Elle demande le maintien de l'accès à ces traitements des personnes sans revenus ou ne disposant que de faibles revenus dans les centres spécialisés de consultations et de traitements et par le remboursement de l'Assurance Maladie.

En raison de leur expérience dans la pratique clinique, et, pour la plupart d'entre eux, dans les institutions de soins, d'enseignement et de recherche, les membres de la SPP s'inquiètent des carences croissantes de la psychiatrie publique qui ont suscité les Etats Généraux de la psychiatrie en Juin dernier.

Ces carences contribuent à la prolifération anarchique actuelle de multiples méthodes qui se disent thérapeutiques et dont sont parfois victimes des patients pour lesquels, à grands frais et à grands risques, un traitement correct a été retardé. Les publicités pour des enseignements privés onéreux pour devenir psychothérapeute sans formation clinique ni psychopathologique, et les listes de soi-disant psychothérapeutes aux méthodes multiples (dans les revues grand public et sur Internet par exemple) montrent bien l'essor de ce commerce que ne suffisent pas à contrôler les syndicats et les associations de psychothérapeutes. La distribution par celles-ci d'un "certificat européen de psychothérapie" usurpe la fonction des pouvoirs publics en matière de soins sans aucune garantie. Ces syndicats et ces associations de psychothérapeutes militent depuis plusieurs années pour la création d'une nouvelle profession qu'ils estiment pouvoir gérer, par exemple dans un collège autonome des psychothérapeutes. Ils ont promu en ce sens l'amendement proposé par le sénateur Gouteyron. Les institutions de la psychiatrie et de la psychologie clinique et les pouvoirs publiques seraient ainsi court-circuités.

La demande sociale vis-à-vis de ces méthodes à la mode ne saurait être réduite par un cadre juridique qui doit respecter la liberté d'entreprendre, mais il conviendrait de distinguer ce qui relève de l'autosuggestion, de l'hygiène et du développement personnel (D.P.) et ce qui relève d'un traitement : les termes de "traitement", "thérapie", "psychothérapie", devraient être réservés aux professionnels qualifiés par une formation clinique et psychopathologique (psychiatrie et psychologie clinique comme pré-requis) et par une formation personnelle spécifique à telle ou telle méthode. D'où, aussi, la nécessité d'améliorer la formation des cliniciens qui se destinent à la pratique de la psychothérapie étant entendu que celle-ci relève d'une qualification et non d'une profession autonome.

------

=== CONSIGNE ===
Rédigez la suite du texte sur l'encadrement des psychothérapies, en reprenant juste après sa dernière phrase.

------

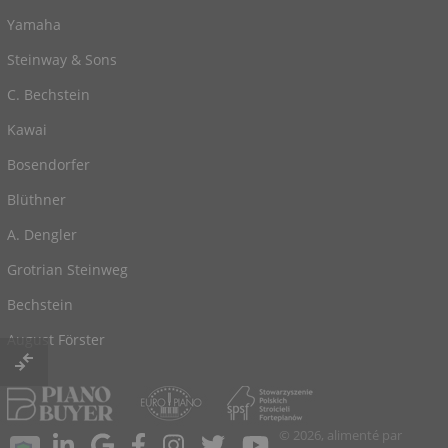
Yamaha
Steinway & Sons
C. Bechstein
Kawai
Bosendorfer
Blüthner
A. Dengler
Grotrian Steinweg
Bechstein
August Förster
© 2026, alimenté par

------

=== RÉPONSE ===
De plus, cette formation ne saurait être réduite à l'apprentissage de techniques de normalisation des comportements et des modes de raisonnement. Les thérapies comportementales et cognitives (TCC), peu coûteuses puisque brèves et pouvant être faites par des personnels paramédicaux, ont pour elles l'efficacité rapide de suppression des symptômes, mais les indications en sont limitées et ne peuvent être étendues sans risque d'aggravation ultérieure. Leur extension aux Etats-Unis ces dernières décennies ne saurait être un critère de valeur. De plus en plus de patients parviennent aux psychanalystes après échec de ces techniques, d'où un coût accru.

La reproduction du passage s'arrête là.